From the entries below, gather each line containing the word "zobrazit".

------------------------------------------------------------------------

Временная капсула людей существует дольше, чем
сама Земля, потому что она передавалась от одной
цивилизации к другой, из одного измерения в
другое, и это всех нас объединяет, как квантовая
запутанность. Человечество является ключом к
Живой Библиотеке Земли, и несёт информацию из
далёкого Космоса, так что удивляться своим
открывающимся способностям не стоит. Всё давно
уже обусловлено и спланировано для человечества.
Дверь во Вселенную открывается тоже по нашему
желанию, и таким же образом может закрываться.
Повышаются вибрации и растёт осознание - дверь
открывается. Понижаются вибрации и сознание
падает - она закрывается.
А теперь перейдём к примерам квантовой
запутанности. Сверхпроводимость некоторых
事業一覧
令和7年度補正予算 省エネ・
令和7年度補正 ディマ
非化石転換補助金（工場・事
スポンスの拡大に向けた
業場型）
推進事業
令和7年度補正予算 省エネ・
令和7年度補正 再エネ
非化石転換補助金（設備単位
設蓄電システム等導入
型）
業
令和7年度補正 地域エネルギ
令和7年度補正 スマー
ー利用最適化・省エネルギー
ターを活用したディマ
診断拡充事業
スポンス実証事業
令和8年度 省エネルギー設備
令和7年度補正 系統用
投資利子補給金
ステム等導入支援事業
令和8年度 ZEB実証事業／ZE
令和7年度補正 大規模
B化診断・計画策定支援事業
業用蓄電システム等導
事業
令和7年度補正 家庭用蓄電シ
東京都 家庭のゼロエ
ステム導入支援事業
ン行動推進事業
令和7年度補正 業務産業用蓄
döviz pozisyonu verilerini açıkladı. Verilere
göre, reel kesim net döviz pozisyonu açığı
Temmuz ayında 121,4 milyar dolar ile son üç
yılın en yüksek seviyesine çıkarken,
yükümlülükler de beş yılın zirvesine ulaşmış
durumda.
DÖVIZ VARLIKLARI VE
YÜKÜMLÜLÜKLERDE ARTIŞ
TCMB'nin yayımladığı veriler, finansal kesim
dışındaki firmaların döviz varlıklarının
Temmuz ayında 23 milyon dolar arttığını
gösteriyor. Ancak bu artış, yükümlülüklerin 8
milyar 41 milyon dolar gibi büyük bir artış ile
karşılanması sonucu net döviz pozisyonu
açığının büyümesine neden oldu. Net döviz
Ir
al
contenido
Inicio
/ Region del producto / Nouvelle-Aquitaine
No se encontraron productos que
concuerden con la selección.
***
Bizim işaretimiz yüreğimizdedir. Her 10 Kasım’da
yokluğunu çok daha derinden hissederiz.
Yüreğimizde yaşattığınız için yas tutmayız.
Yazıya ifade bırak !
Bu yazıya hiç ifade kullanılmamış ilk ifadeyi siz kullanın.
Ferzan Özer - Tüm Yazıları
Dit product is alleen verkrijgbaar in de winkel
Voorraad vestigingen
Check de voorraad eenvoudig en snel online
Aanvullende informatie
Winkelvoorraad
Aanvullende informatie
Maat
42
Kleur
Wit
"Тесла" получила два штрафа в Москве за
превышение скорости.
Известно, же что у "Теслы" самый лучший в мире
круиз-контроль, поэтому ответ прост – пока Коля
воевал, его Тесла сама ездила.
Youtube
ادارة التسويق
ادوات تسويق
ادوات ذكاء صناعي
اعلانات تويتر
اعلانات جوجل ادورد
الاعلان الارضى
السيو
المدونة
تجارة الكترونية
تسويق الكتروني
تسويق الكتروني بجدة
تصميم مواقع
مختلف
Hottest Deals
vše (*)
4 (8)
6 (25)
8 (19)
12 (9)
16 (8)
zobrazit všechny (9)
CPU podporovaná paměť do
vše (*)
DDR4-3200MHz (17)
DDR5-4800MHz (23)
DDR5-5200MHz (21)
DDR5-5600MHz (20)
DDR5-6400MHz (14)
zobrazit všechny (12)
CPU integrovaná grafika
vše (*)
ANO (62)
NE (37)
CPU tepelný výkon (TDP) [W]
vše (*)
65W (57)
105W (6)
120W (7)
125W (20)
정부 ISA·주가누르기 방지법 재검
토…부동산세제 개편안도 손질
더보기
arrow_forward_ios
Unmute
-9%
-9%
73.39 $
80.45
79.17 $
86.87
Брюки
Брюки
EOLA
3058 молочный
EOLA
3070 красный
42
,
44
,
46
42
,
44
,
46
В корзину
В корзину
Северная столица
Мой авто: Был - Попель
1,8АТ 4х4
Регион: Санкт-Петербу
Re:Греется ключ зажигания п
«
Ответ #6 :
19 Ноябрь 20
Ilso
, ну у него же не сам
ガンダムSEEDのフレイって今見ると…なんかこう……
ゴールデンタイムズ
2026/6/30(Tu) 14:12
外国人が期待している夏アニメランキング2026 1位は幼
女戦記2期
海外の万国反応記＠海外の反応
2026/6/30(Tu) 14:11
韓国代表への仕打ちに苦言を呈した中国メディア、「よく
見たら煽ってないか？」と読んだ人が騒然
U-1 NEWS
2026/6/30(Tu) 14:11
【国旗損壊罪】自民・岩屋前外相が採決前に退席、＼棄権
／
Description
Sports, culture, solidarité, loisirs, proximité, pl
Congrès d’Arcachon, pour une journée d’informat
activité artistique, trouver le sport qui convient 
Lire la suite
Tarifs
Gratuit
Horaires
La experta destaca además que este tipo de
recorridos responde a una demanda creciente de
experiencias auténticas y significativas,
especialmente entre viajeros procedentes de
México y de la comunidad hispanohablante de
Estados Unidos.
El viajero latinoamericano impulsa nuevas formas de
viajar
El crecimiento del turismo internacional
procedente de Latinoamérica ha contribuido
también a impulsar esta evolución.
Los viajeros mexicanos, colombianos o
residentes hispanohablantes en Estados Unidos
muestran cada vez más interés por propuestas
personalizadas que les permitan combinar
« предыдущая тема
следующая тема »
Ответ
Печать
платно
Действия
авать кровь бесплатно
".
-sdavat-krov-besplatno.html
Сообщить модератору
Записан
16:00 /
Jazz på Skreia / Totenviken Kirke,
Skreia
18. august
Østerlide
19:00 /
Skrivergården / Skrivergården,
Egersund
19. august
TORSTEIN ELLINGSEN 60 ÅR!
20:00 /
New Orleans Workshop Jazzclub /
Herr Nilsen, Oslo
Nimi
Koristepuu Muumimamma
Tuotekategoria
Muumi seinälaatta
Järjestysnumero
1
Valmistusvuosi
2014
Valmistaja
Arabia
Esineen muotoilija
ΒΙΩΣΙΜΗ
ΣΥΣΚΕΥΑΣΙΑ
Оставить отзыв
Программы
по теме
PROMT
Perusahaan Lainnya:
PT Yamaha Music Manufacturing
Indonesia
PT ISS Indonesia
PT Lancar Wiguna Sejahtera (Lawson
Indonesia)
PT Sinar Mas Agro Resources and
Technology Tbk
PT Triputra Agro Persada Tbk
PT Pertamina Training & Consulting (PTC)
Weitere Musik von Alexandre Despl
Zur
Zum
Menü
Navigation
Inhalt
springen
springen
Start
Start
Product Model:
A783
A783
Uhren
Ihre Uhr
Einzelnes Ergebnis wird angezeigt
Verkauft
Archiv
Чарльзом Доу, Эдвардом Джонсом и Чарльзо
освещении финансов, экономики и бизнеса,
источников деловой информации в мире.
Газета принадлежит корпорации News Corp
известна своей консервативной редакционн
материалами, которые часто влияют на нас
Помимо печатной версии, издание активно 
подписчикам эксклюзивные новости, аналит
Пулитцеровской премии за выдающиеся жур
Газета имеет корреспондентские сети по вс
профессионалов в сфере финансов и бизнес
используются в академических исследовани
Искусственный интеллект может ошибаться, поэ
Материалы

------------------------------------------------------------------------

ANSWER TO THIS TASK:
zobrazit všechny (9)
zobrazit všechny (12)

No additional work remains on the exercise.